# TO DO
Please pull every naming line from the entries below and reproduce each one word for word. Omit the pictures from your answer.

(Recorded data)
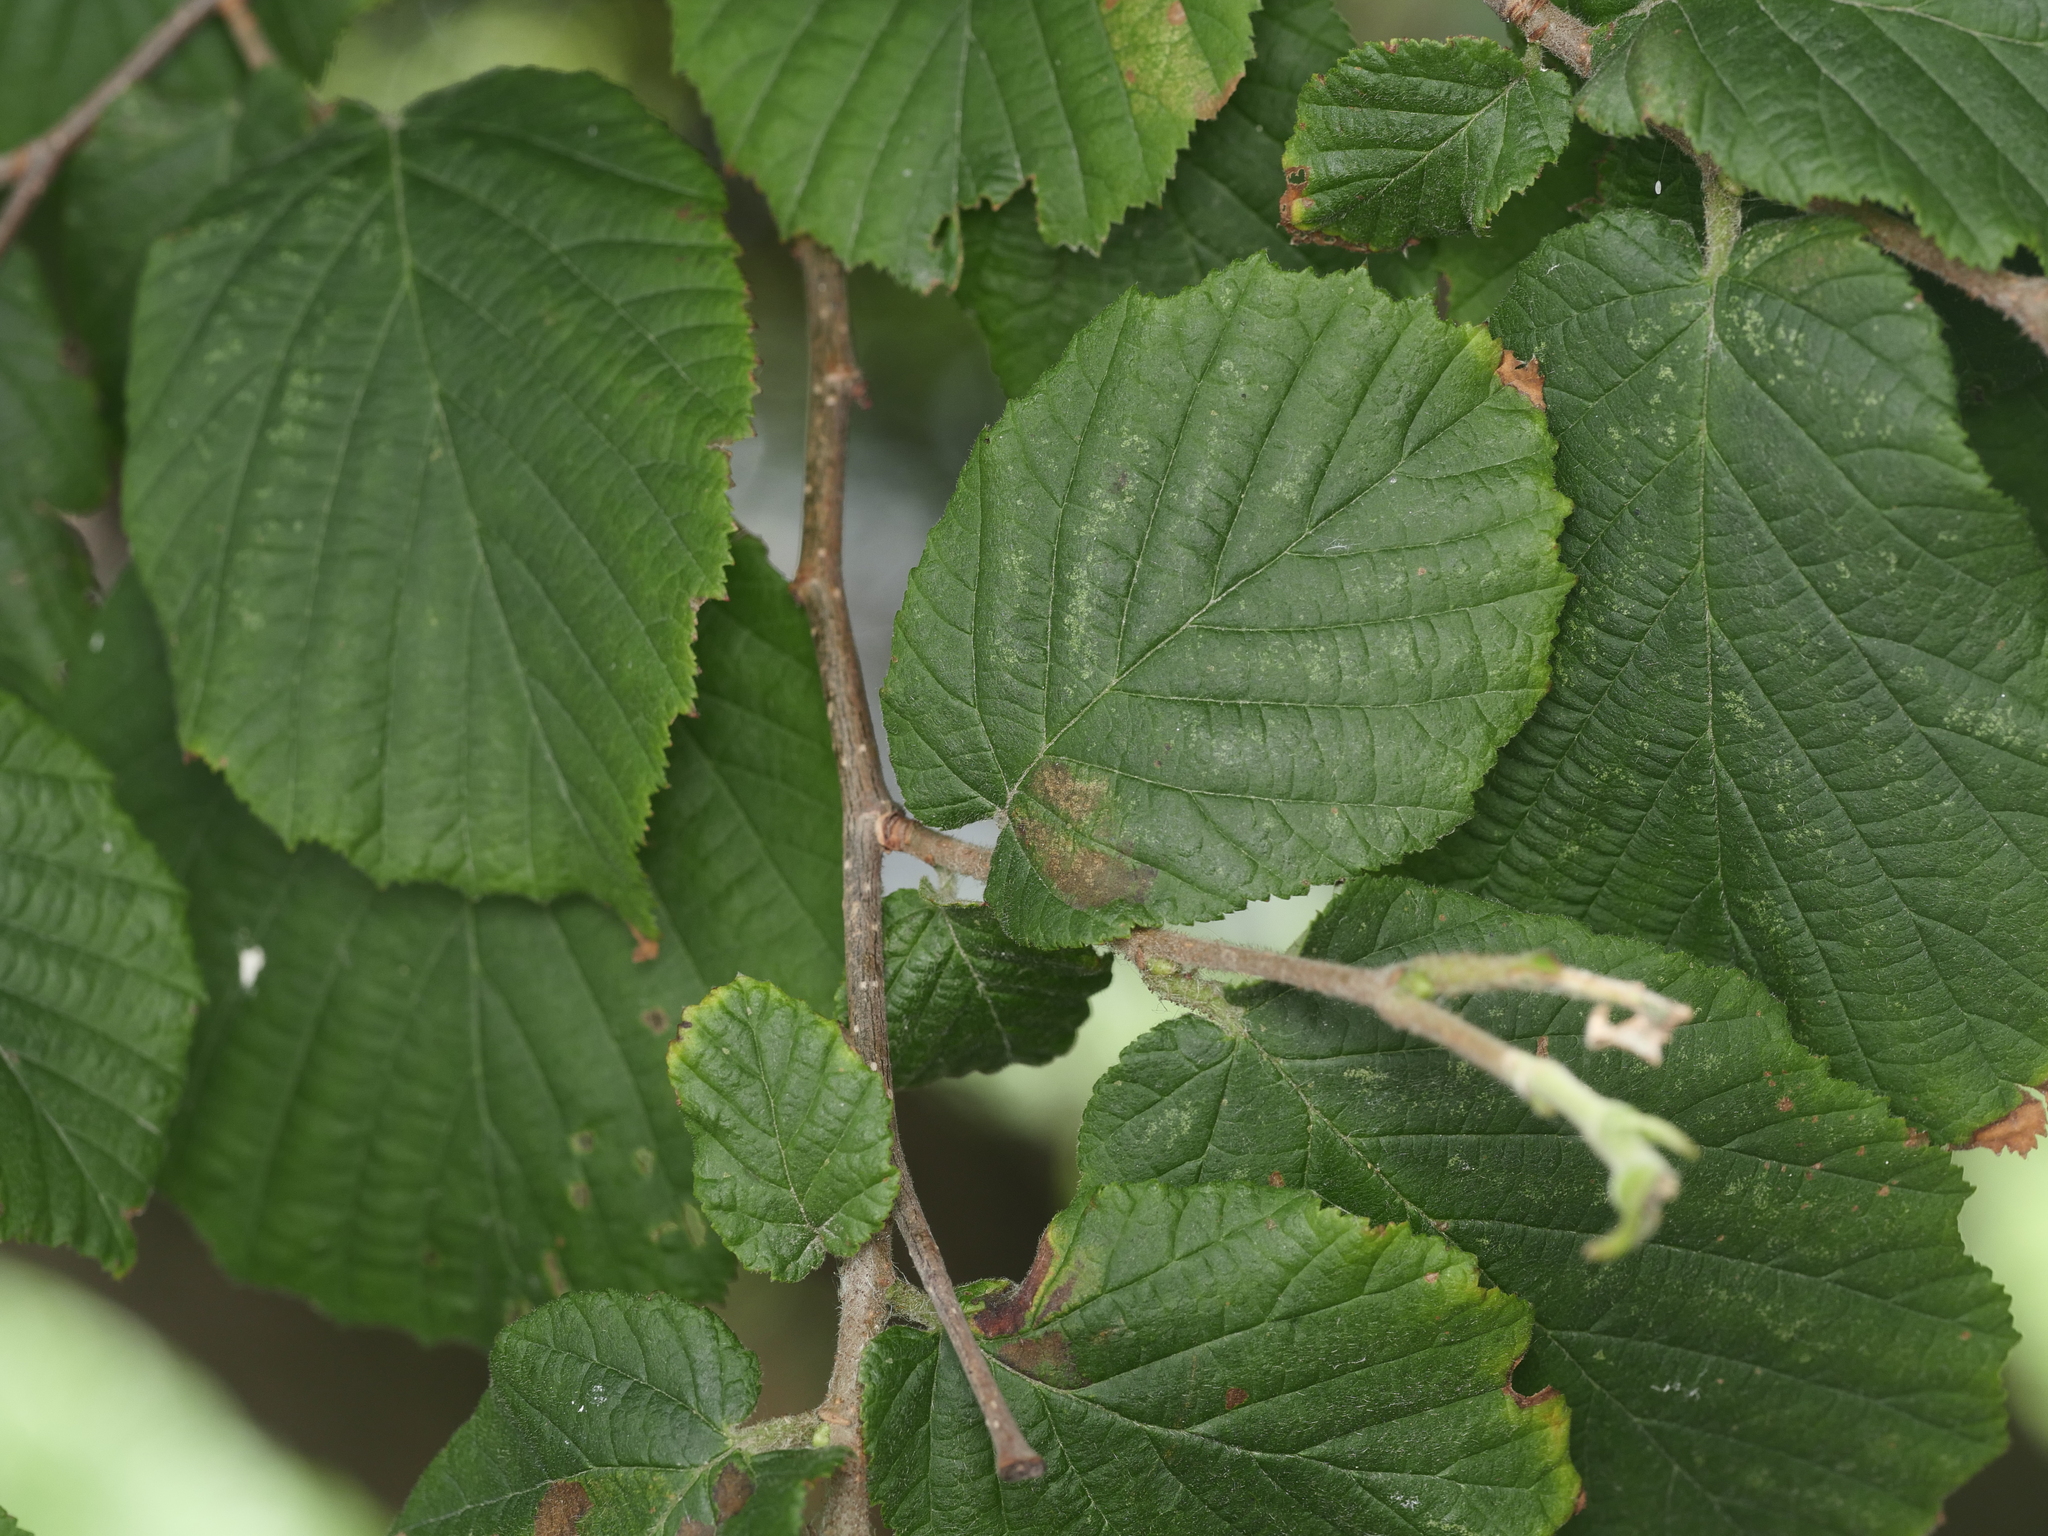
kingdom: Plantae
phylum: Tracheophyta
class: Magnoliopsida
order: Fagales
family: Betulaceae
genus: Corylus
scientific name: Corylus avellana
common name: European hazel
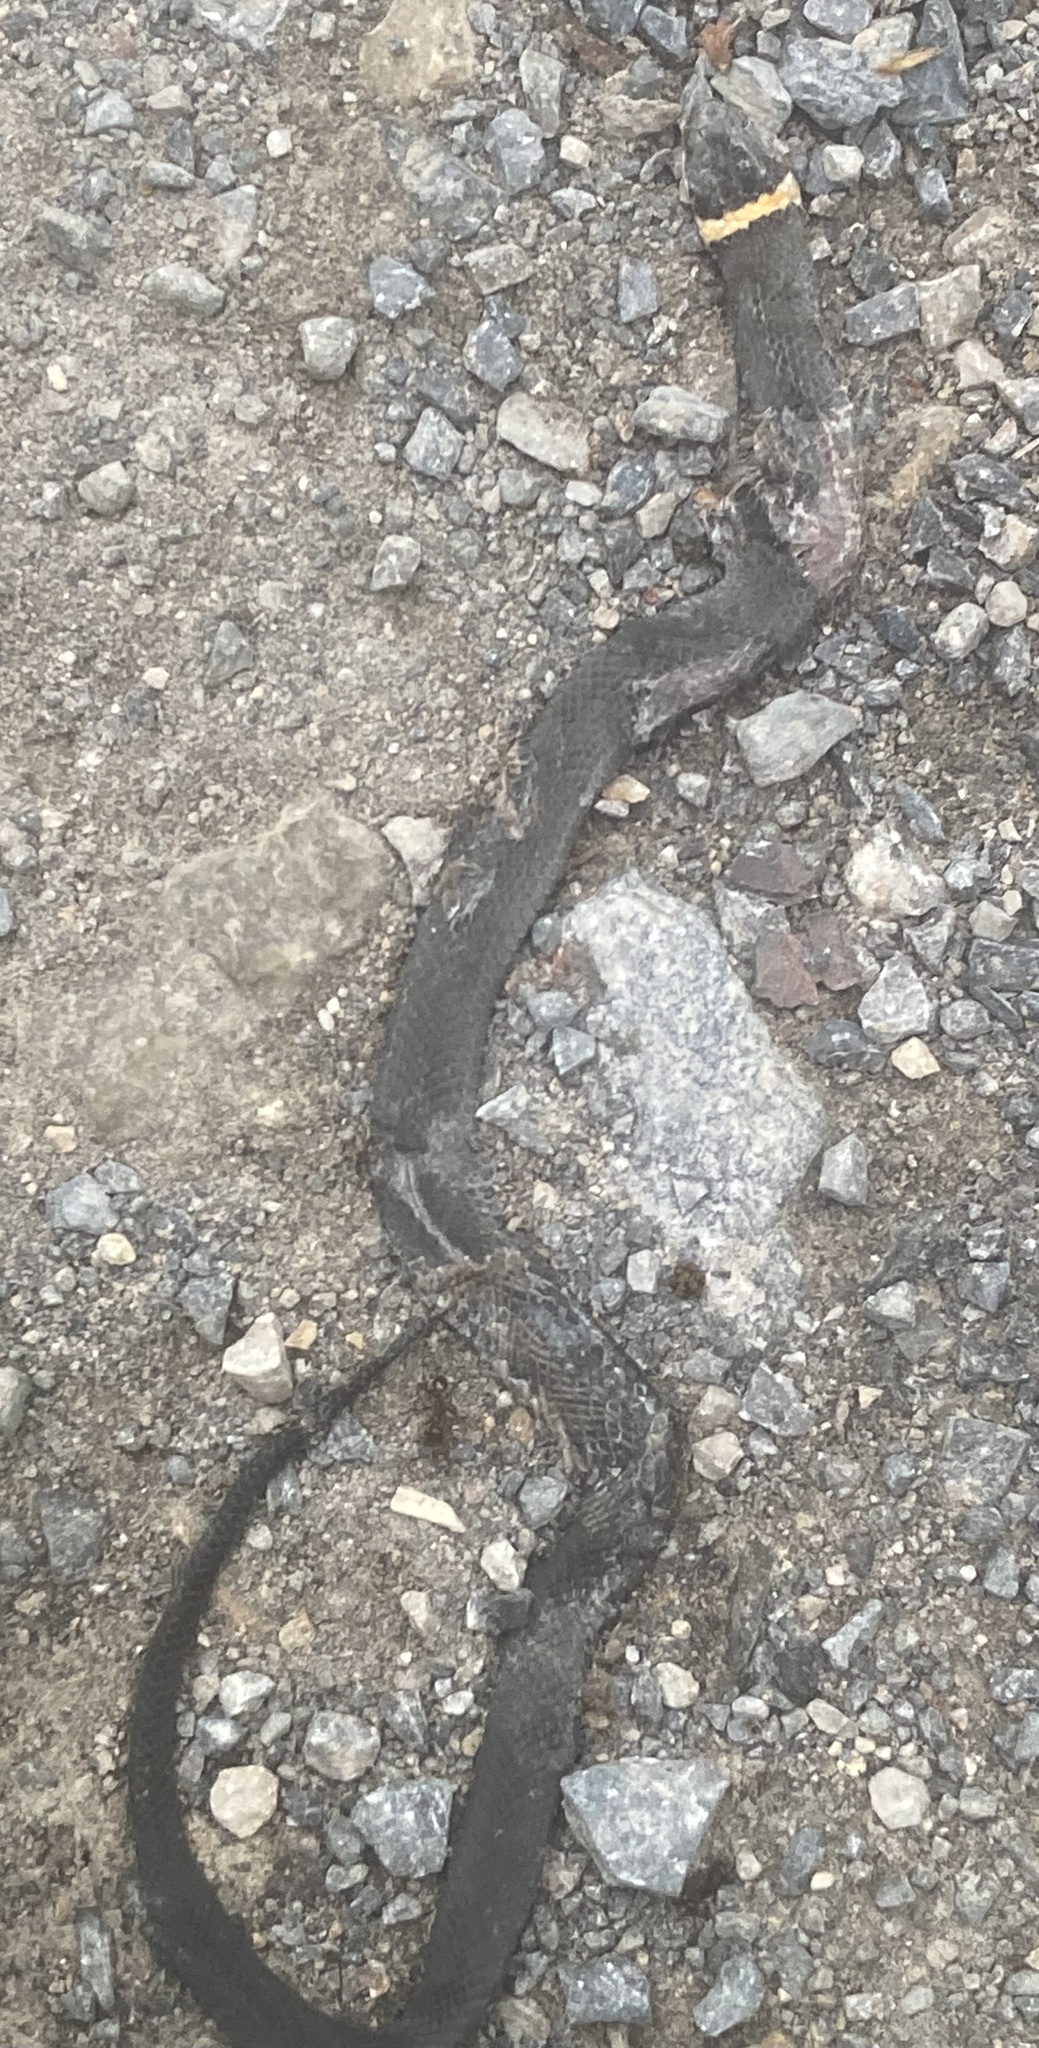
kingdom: Animalia
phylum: Chordata
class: Squamata
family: Colubridae
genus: Diadophis
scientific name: Diadophis punctatus
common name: Ringneck snake
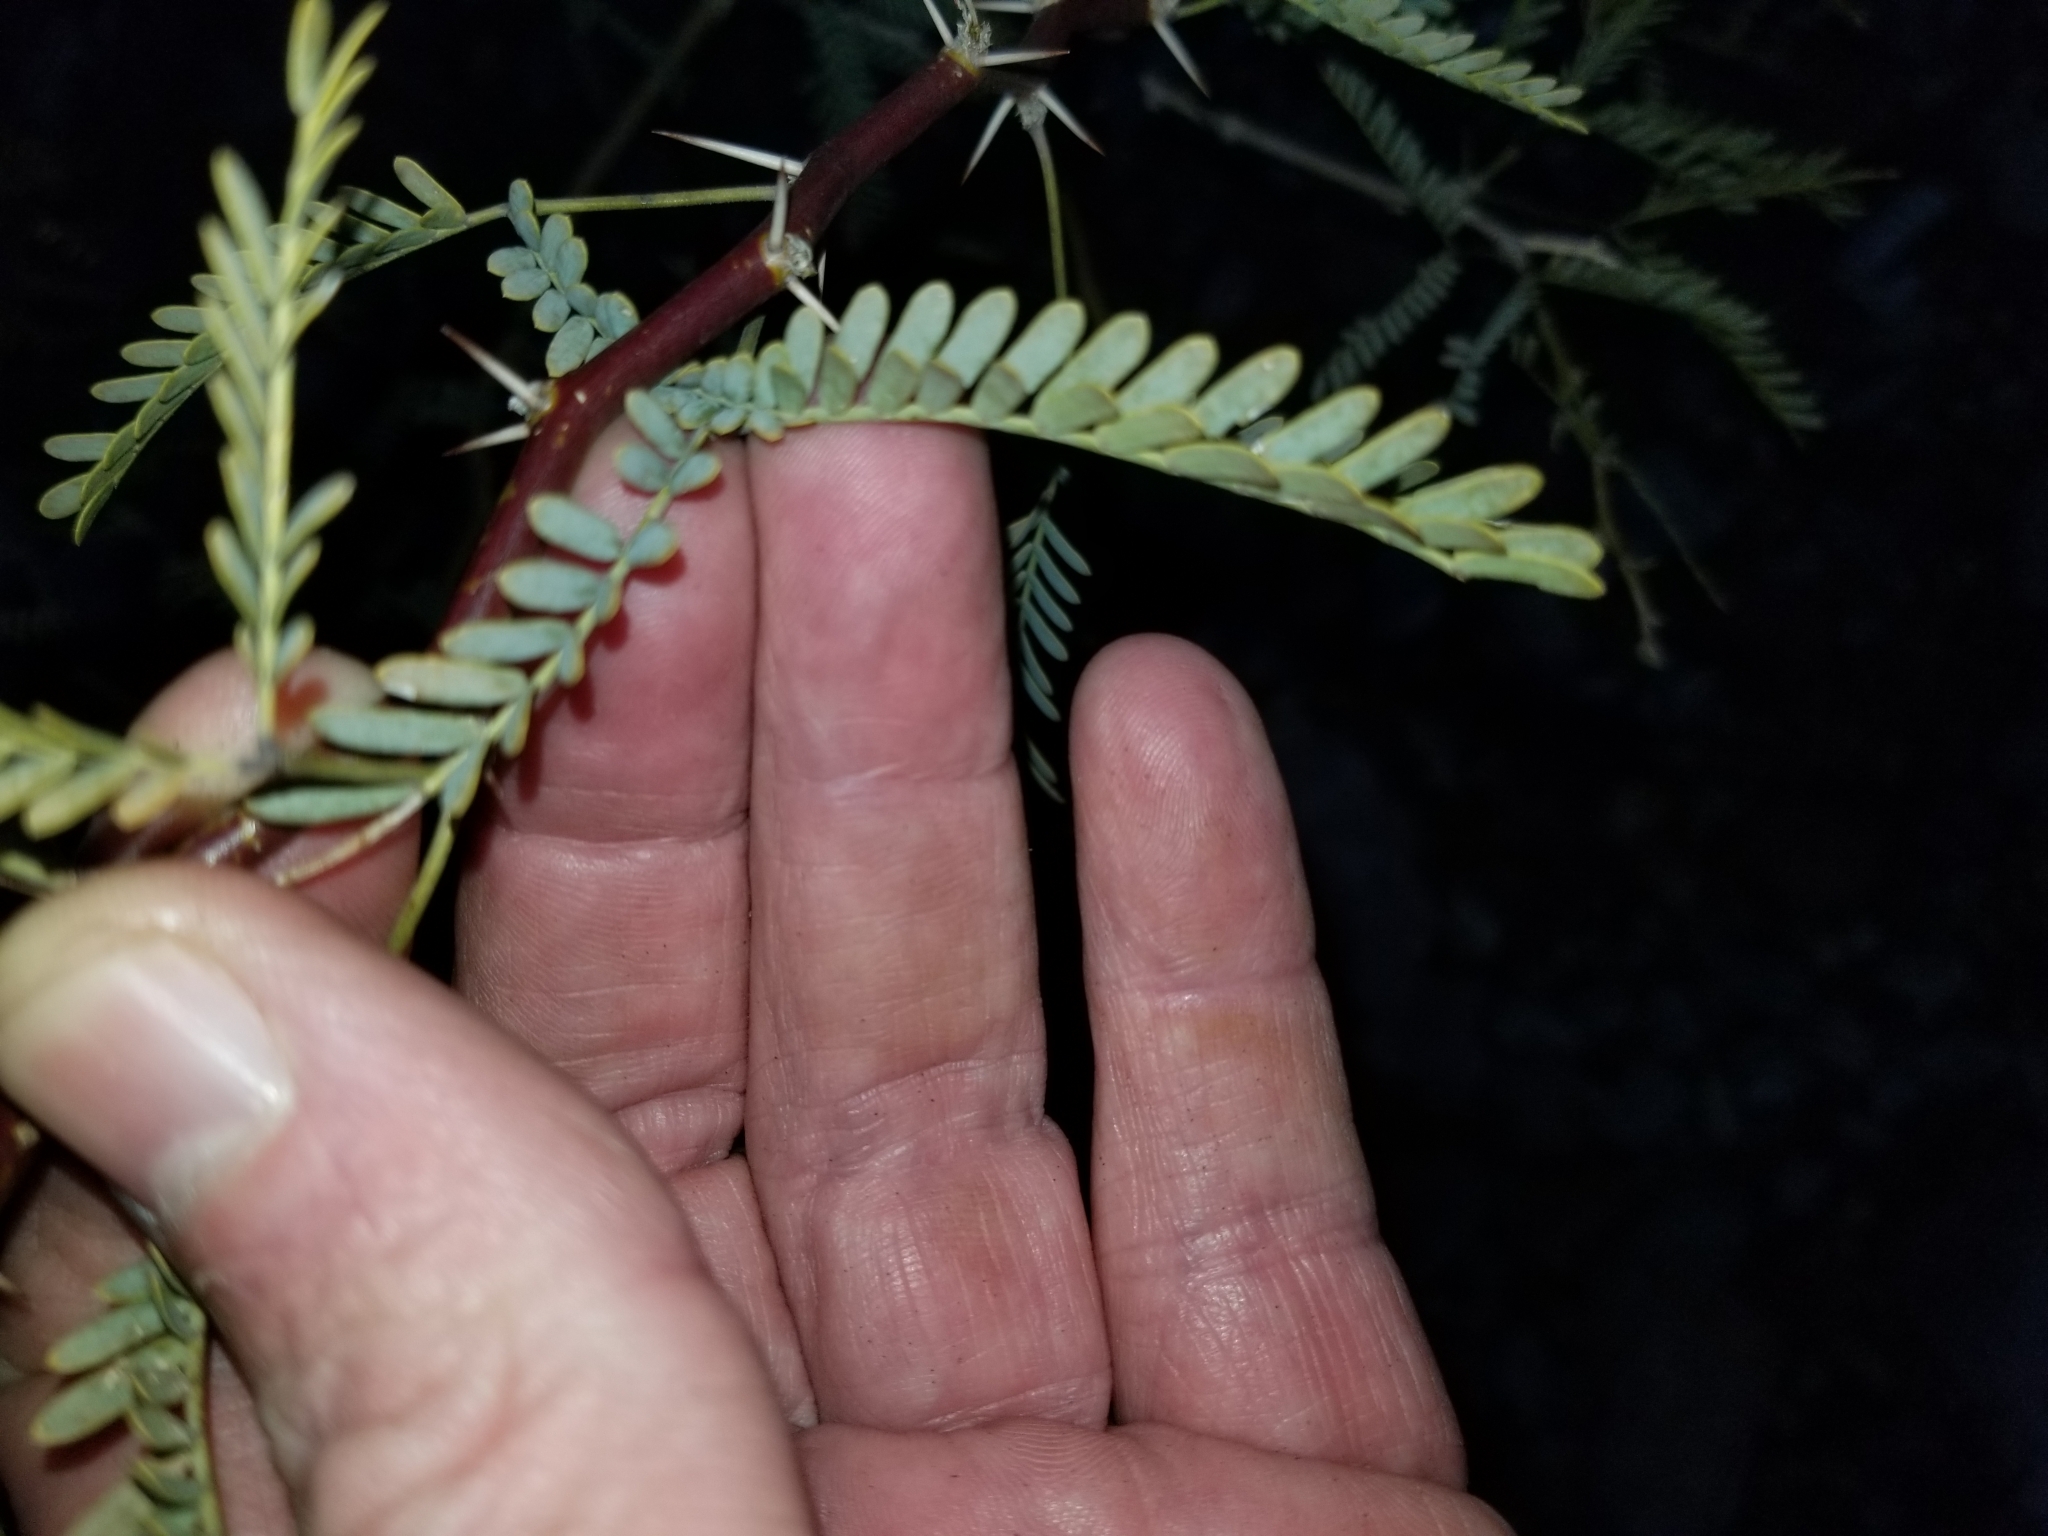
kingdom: Plantae
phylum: Tracheophyta
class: Magnoliopsida
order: Fabales
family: Fabaceae
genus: Prosopis
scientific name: Prosopis velutina
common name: Velvet mesquite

# RESULT OF THE TASK
kingdom: Plantae
phylum: Tracheophyta
class: Magnoliopsida
order: Fagales
family: Betulaceae
genus: Corylus
scientific name: Corylus avellana
common name: European hazel
kingdom: Animalia
phylum: Chordata
class: Squamata
family: Colubridae
genus: Diadophis
scientific name: Diadophis punctatus
common name: Ringneck snake
kingdom: Plantae
phylum: Tracheophyta
class: Magnoliopsida
order: Fabales
family: Fabaceae
genus: Prosopis
scientific name: Prosopis velutina
common name: Velvet mesquite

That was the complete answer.